Quite frankly, I found your letter disgusting and deplorable. First, how dare you write the letter on behalf of his two children. This letter was clearly all about you and you simply used them just as you had before when you released your "tell-all" book. I sure hope this wasn't your cold and calculated move towards securing a movie deal for that book as that would be even more evil.
Did you ever wonder why Scott could not spend as much time as he wanted with his children? Did you ever think it might have had something to do with the $60,000 a month alimony he had to pay to you? In case, you haven't noticed, albums, even from established acts, like Scott don't sell like they used to and they have to tour and tour just to get by and maintain their standard of living. Scott had to do that and pay you alimony, so you can now stand on your soapbox and attack a man who can't respond or defend himself. How selfish and irresponsible of you.
If you really cared about your children, you never would have released this letter, as you would have thought about their school friends and anybody they ever met reading it online. You see, this letter is permanent, and you can never take it back. It wasn't awful enough that you attacked a man who couldn't defend himself or the fact that he hasn't even been gone a solid week yet. You had to hurt his children.
You also say "it" (describing your ex-husband's musical accomplishments) will happen again, that couldn’t be farther from the truth. Scott Weiland was a one and only, there will never be another talent just like him; every artist is unique and special in their own way. Scott was and is special to people around the world in a way you couldn't possibly fathom.

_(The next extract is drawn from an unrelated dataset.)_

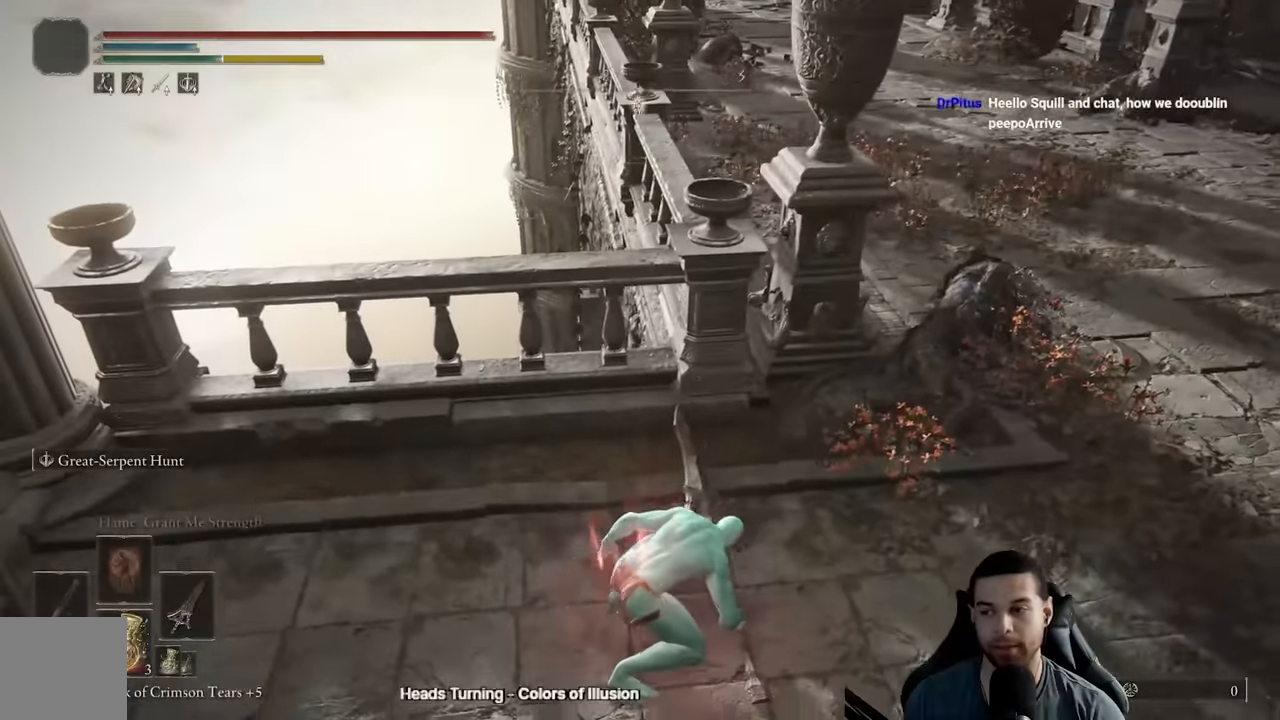
{"buttons": ["B"], "left_stick": "up-right", "right_stick": "center", "events": []}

It’s awful when divorced parents use their kids as weapons to attack each other because the kids are the only ones who really get hurt. Why couldn't you allow them to remember the, as you say, "handful of times they got to spend with him". If you really think he was that awful, why etch it into their hearts and brains and even worse, in such a public manner.

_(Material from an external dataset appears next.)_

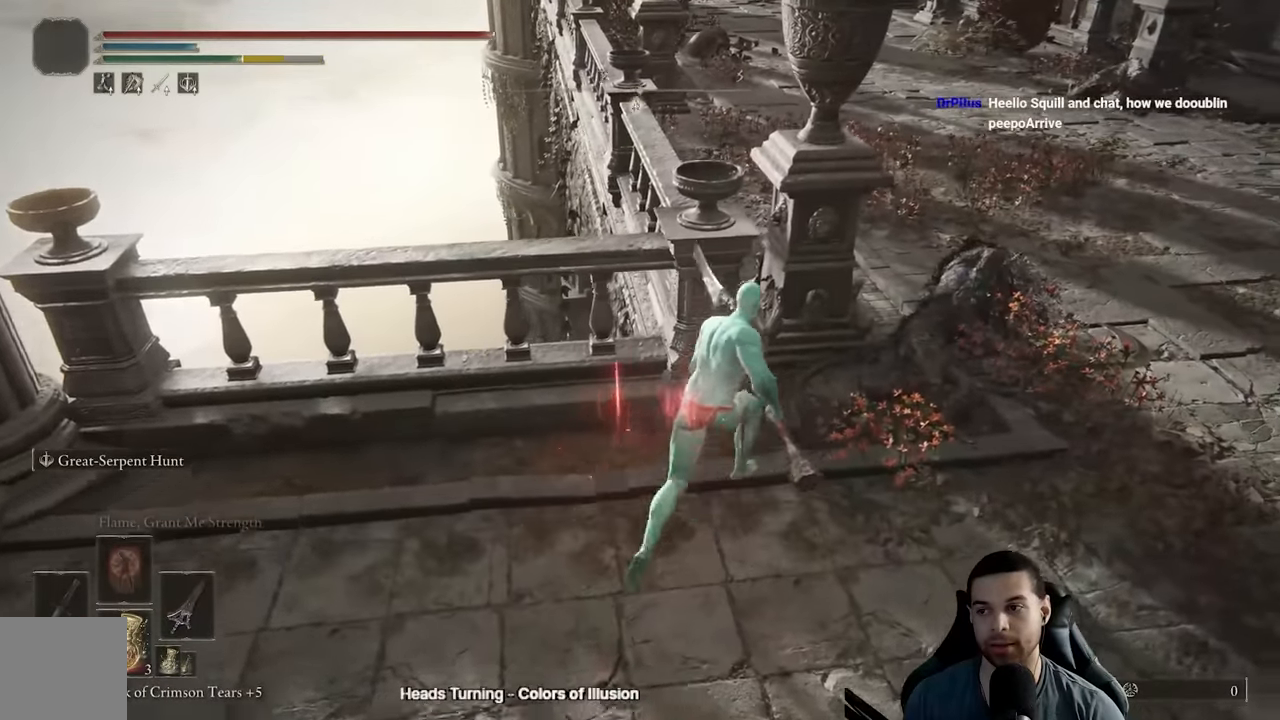
{"buttons": ["B"], "left_stick": "up-right", "right_stick": "center", "events": []}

It’s despicable how you use those very same kids, you claim you care about, as anticipation shields to protect you from any criticism for your letter. Why not just write the letter on behalf of yourself?
I agree with you on one thing though, we should skip the depressing t-shirts, but, we should also skip the depressing attention-seekers who just want to drag his name through the mud one more time because doing it to him when he was alive just wasn't enough.
I could go on, but, I'm going to stop here with one last thought. How dare you say he gave up? He put 110% of his heart and soul into everything he did. He played multiple concerts every week to keep you happy, he toured all year long. He didn't stop, he was a human dynamo who died doing what he loved. He never stopped creating and he never stopped caring. Please see what Joe Howard said in an interview below:
“Wow! It’s pretty funny that I sat at a lunch last week with Scott and Tommy Black and Scott was very upset at the fact that his ex moved the kids out of state and shut him out from them. He was upset and frustrated about it. We got into an “I miss my kids” conversation and he was visually upset by this. So much that I had to change the topic. I felt reading this that there were a bunch of cheap shots written and some untruths. Scott loved his kids and was totally upset by the situation between his ex and kids. The last thing he said was I haven’t seen my kids in over a year and I love and miss them very much. Glasses came off and his eyes were red. Remember, there are three sides to every story. Scott is not here to defend himself so I had to at least share this. My heart goes out to his children.”
My own heart goes out to his children as well.
You should be ashamed Mary, it may be too late to apologize to Scott for your letter, but, at least apologize to your children.